* **Work item**: Filter the entries down to the lines holding "pixel", then copy those lines.

Data items:
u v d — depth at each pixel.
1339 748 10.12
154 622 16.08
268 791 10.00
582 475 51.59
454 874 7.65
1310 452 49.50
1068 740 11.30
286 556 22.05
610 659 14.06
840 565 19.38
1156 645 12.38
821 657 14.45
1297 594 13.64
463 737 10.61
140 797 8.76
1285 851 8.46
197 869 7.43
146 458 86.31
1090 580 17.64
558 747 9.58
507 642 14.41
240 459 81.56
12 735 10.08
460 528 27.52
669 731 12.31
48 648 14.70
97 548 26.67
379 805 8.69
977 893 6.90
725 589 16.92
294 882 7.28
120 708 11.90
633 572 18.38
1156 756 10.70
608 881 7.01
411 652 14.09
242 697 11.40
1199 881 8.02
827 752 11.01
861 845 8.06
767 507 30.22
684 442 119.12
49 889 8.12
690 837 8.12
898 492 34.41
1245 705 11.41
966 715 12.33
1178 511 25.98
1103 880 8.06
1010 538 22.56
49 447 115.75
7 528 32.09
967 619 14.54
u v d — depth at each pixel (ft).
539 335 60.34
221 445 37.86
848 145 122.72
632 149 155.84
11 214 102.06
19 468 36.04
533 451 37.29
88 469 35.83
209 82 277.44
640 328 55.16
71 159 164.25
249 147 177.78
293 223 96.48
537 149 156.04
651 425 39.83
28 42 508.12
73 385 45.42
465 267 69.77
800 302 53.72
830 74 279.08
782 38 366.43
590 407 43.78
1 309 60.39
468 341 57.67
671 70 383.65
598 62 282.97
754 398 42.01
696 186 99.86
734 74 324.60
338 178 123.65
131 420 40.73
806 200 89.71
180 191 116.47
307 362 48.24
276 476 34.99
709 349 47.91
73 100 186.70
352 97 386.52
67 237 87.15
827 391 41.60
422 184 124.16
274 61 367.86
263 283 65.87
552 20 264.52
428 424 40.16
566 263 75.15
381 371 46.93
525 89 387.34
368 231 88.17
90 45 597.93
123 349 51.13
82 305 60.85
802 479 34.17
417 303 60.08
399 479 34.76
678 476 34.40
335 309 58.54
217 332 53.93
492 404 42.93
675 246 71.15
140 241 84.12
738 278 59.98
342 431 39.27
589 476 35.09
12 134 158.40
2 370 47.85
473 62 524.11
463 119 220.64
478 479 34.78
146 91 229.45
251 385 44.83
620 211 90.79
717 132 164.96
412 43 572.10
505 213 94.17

* **Solution**:
u v d — depth at each pixel.
u v d — depth at each pixel (ft).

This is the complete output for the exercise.